Task: Revise the entries from the line that contains "million sponsorship deal" through the end of the entries, replacing "RECRUITMENT" with "HIRING" and leaving everything else unchanged.

Task material:
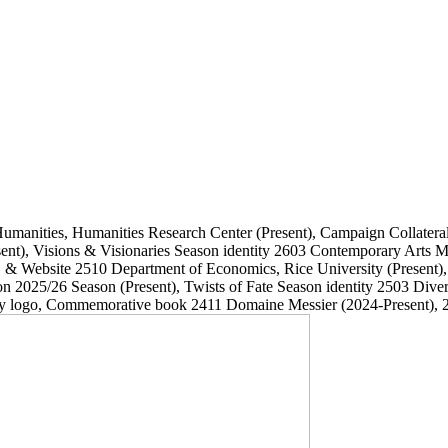
Humanities, Humanities Research Center
(Present)
, Campaign Collatera
ent)
, Visions & Visionaries Season identity
2603
Contemporary Arts
, & Website
2510
Department of Economics, Rice University
(Present)
on 2025/26 Season
(Present)
, Twists of Fate Season identity
2503
Dive
ary logo, Commemorative book
2411
Domaine Messier
(2024-Present)
, 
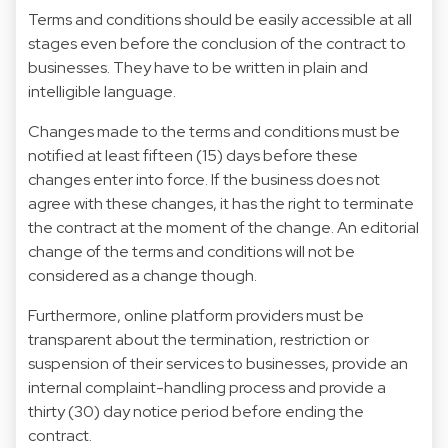
Terms and conditions should be easily accessible at all
stages even before the conclusion of the contract to
businesses. They have to be written in plain and
intelligible language.
Changes made to the terms and conditions must be
notified at least fifteen (15) days before these
changes enter into force. If the business does not
agree with these changes, it has the right to terminate
the contract at the moment of the change. An editorial
change of the terms and conditions will not be
considered as a change though.
Furthermore, online platform providers must be
transparent about the termination, restriction or
suspension of their services to businesses, provide an
internal complaint-handling process and provide a
thirty (30) day notice period before ending the
contract.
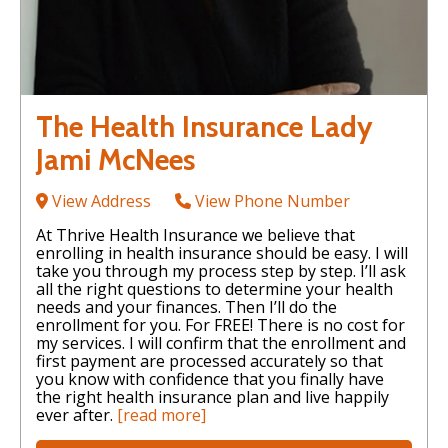
The Health Insurance Lady
Jami McNees
View Address
View Phone Number
At Thrive Health Insurance we believe that
enrolling in health insurance should be easy. I will
take you through my process step by step. I’ll ask
all the right questions to determine your health
needs and your finances. Then I’ll do the
enrollment for you. For FREE! There is no cost for
my services. I will confirm that the enrollment and
first payment are processed accurately so that
you know with confidence that you finally have
the right health insurance plan and live happily
ever after.
[read more]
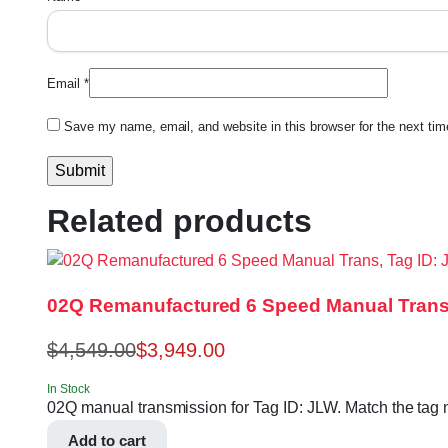
Email
*
Save my name, email, and website in this browser for the next ti
Related products
02Q Remanufactured 6 Speed Manual Trans
$
4,549.00
$
3,949.00
In Stock
02Q manual transmission for Tag ID: JLW. Match the tag nu
Add to cart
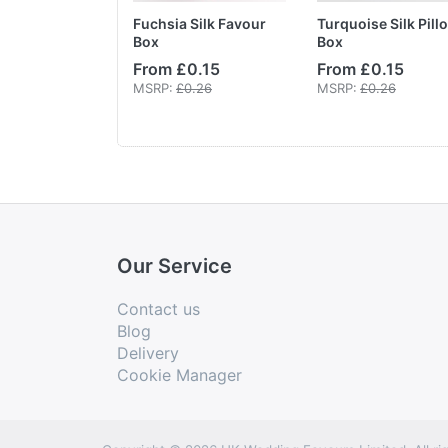
ards Ivory
Fuchsia Silk Favour
Turquoise Silk Pill
Box
Box
From £0.15
From £0.15
MSRP:
£3.60
MSRP:
£0.26
MSRP:
£0.26
Our Service
Contact us
Blog
Delivery
Cookie Manager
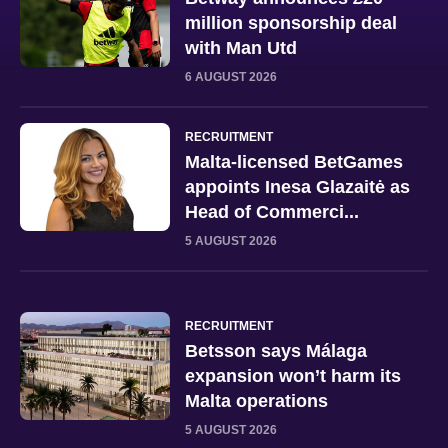
million sponsorship deal
with Man Utd
6 AUGUST 2026
RECRUITMENT
Malta-licensed BetGames
appoints Inesa Glazaitė as
Head of Commerci...
5 AUGUST 2026
RECRUITMENT
Betsson says Málaga
expansion won’t harm its
Malta operations
5 AUGUST 2026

Exercise result:
million sponsorship deal
with Man Utd
6 AUGUST 2026
HIRING
Malta-licensed BetGames
appoints Inesa Glazaitė as
Head of Commerci...
5 AUGUST 2026
HIRING
Betsson says Málaga
expansion won’t harm its
Malta operations
5 AUGUST 2026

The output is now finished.